Goldberry is the opposite of Luthien. She is vivacious, fun, and outgoing. We knew she would do well at boarding school but there was something we did not take into account. While Goldberry is much more interactive and aware than Luthien she is also much more emotional. She really struggled this last semester being away from Mom and Dad. She failed algebra and that hurt her emotionally too. One day she told me that she was not good at anything, she was not talented, was not intelligent, was not special. I lost my temper. I told her in no uncertain terms that grades, clever tricks, or physical ability meant nothing in the Kingdom. Love was everything and no one could love others like Goldberry. She is sensitive to others, she includes others, she is a good friend. No, she does not juggle or play soccer well. But she is great in the Kingdom and I am grateful for such a daughter. She wants more than anything- at the moment- to be a cross-cultural worker like Dad and Mom. She wants to tell the world about Jesus.

The boys come next.
Elladan was born in England in 1999. He is wiry, strong, and thinks he is a gymnast. The fact that all the furniture in our house is broken is a testamony to this. He is not crazy about school and Arwen is going to home school him this next year to see if she can motivate him better. He stays locked away in our yard too much of the time. The neighborhood boys just throw rocks at the foreigner whenever they see him out. He has a bad attitude about the people of Middle Earth even though it is the only home he knows and would not want to live anywhere else. He loves camping and I try and take him out to the villages when I can. Elrohir was born just two years ago and is a small tank in motion.

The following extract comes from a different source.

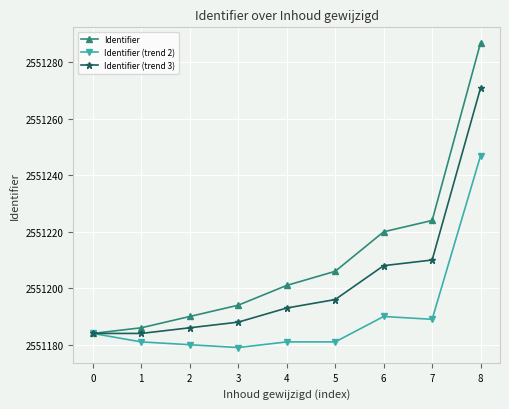

The Identifier (trend 2) series shows 650803 at 3. True or false?

False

He is a chunk of a kid with the sweetest attitude you could ever hope to see in a child. He loves to sit and play quietly with Woody and Buzz of Toy Story fame and play for hours. Probably due to the dual language issues he does not speak at all yet. The only thing he can say with any consistency is, "To infinity and beyond!" of course, quoting Buzz.

I guess the purpose of this post is obvious. There are great advantages to raising kids here and there are great challenges. The kids will never be the same as a result of what we have done to them by bringing them here. I think that our Father is going to take them and make them exceptional humans as a result of being here. They don't know their grandparents or extended families at all. They don't like the US and don't feel 'at home' there. The truth is they, like me, will never 'feel' at home anywhere. This might be the best lesson of all. We are taught theologically that this world is not our home. Most people around the world do not understand this.
TCK's know it all too well. They understand that they do not belong anywhere in this world and for most of them it drives them to seek somewhere else. A Kingdom not made with hands and ruled by our mighty King. When we get there many of us may have to deal with culture shock. If you do, just look up a TCK, they will proudly welcome you home.